Cien años antes de la publicación de la novela de Daniel Defoe, también en Londres, Shakespeare había estrenado La tempestad (1611), una pieza teatral en la que Próspero, el legítimo duque de Milán, es traicionado por su propio hermano y arrojado a una isla semidesierta, en la cual sobrevive y prepara su venganza. Pero, cuidado, ni Próspero es un Robinson ni mucho menos Calibán es una especie de Viernes; y si existe una autoridad para afirmarlo es Harold Bloom, quien insiste en que este último personaje no es más que “un monstruo salvaje, que ni de lejos se puede defender como símbolo de la emancipación indígena” (Shakespeare: la invención de lo humano).


Otra robinsonada pre robinsoniana: 51 años antes del Robinson Crusoe, el también inglés Henry Neville (1620-1694) publicó The Isle of Pines.
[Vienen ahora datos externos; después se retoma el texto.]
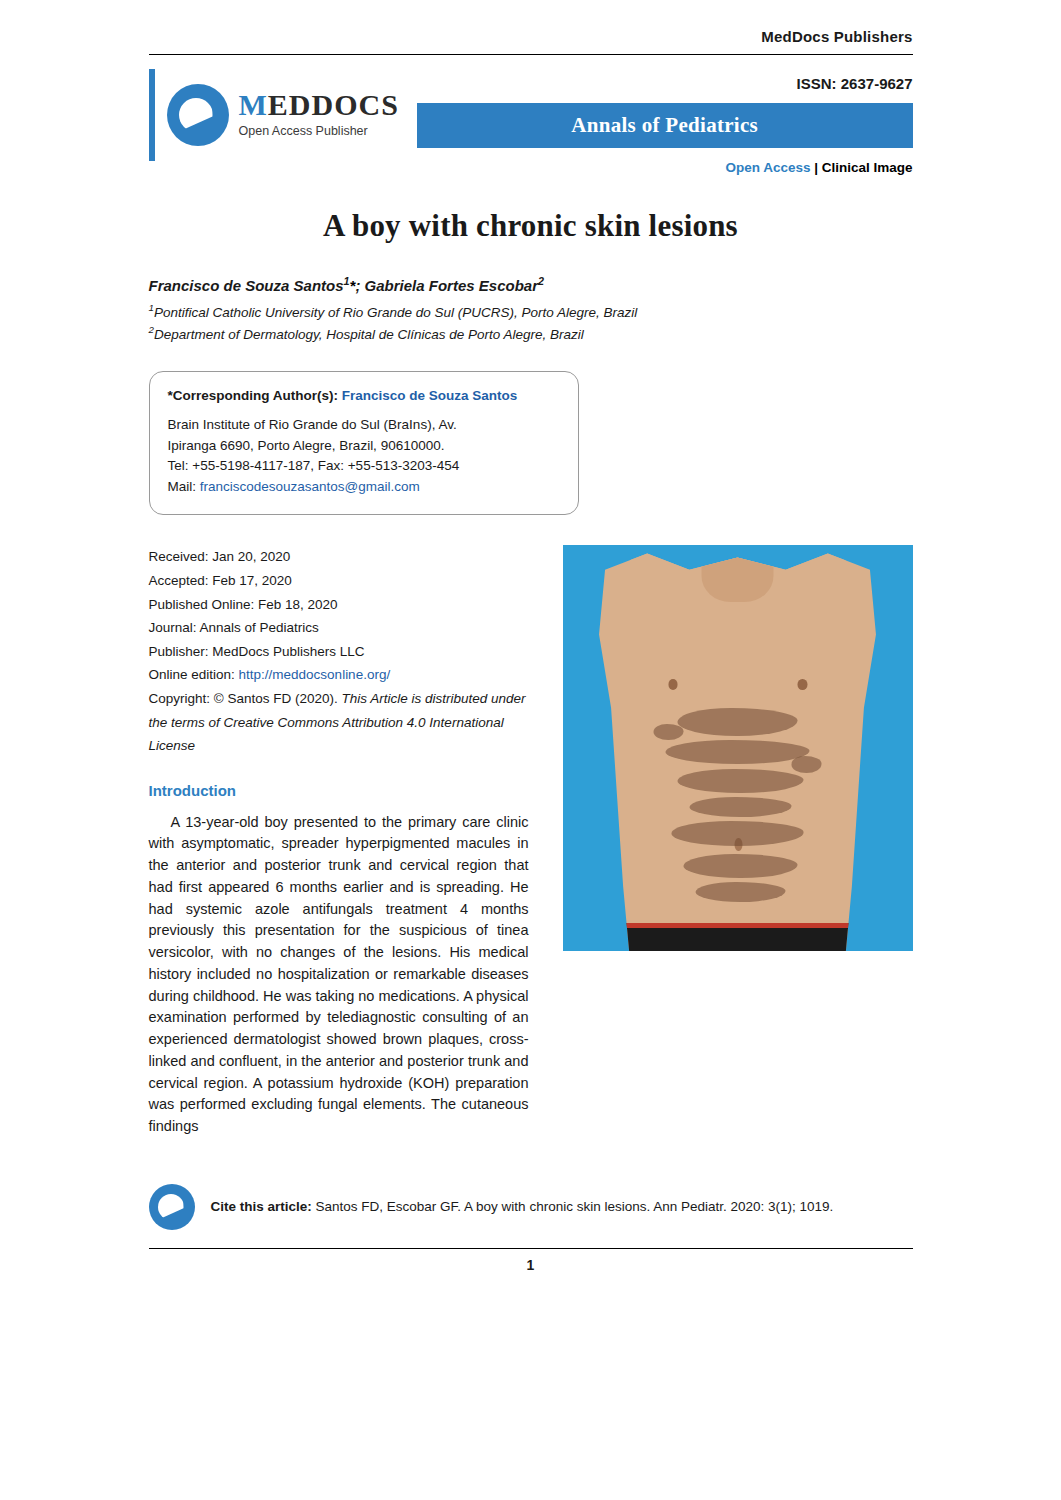MedDocs Publishers
MEDDOCS
Open Access Publisher
ISSN: 2637-9627
Annals of Pediatrics
Open Access | Clinical Image
A boy with chronic skin lesions
Francisco de Souza Santos1*; Gabriela Fortes Escobar2
1Pontifical Catholic University of Rio Grande do Sul (PUCRS), Porto Alegre, Brazil
2Department of Dermatology, Hospital de Clínicas de Porto Alegre, Brazil
*Corresponding Author(s): Francisco de Souza Santos
Brain Institute of Rio Grande do Sul (BraIns), Av.
Ipiranga 6690, Porto Alegre, Brazil, 90610000.
Tel: +55-5198-4117-187, Fax: +55-513-3203-454
Mail: franciscodesouzasantos@gmail.com
Received: Jan 20, 2020
Accepted: Feb 17, 2020
Published Online: Feb 18, 2020
Journal: Annals of Pediatrics
Publisher: MedDocs Publishers LLC
Online edition: http://meddocsonline.org/
Copyright: © Santos FD (2020). This Article is distributed under the terms of Creative Commons Attribution 4.0 International License
Introduction
A 13-year-old boy presented to the primary care clinic with asymptomatic, spreader hyperpigmented macules in the anterior and posterior trunk and cervical region that had first appeared 6 months earlier and is spreading. He had systemic azole antifungals treatment 4 months previously this presentation for the suspicious of tinea versicolor, with no changes of the lesions. His medical history included no hospitalization or remarkable diseases during childhood. He was taking no medications. A physical examination performed by telediagnostic consulting of an experienced dermatologist showed brown plaques, cross-linked and confluent, in the anterior and posterior trunk and cervical region. A potassium hydroxide (KOH) preparation was performed excluding fungal elements. The cutaneous findings
Cite this article: Santos FD, Escobar GF. A boy with chronic skin lesions. Ann Pediatr. 2020: 3(1); 1019.
1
En una serie de cartas, un holandés, Henry Cornelius Van Sloetten, cuenta la historia de un náufrago con buena estrella: George Pines, quien fue a parar a una paradisíaca isla desierta en el Pacífico sur, junto con cuatro agraciadas féminas, con quienes se esmeró en reproducir la especie. Hasta aquí la cosas van muy bien; sin embargo, años después, para cuando el holandés encuentra la isla —poblada ya por los nietos y bisnietos de Penis, perdón, Pines—, aquello ya ha involucionado, de tal forma que el relato se convierte en la descripción de una antiutopía.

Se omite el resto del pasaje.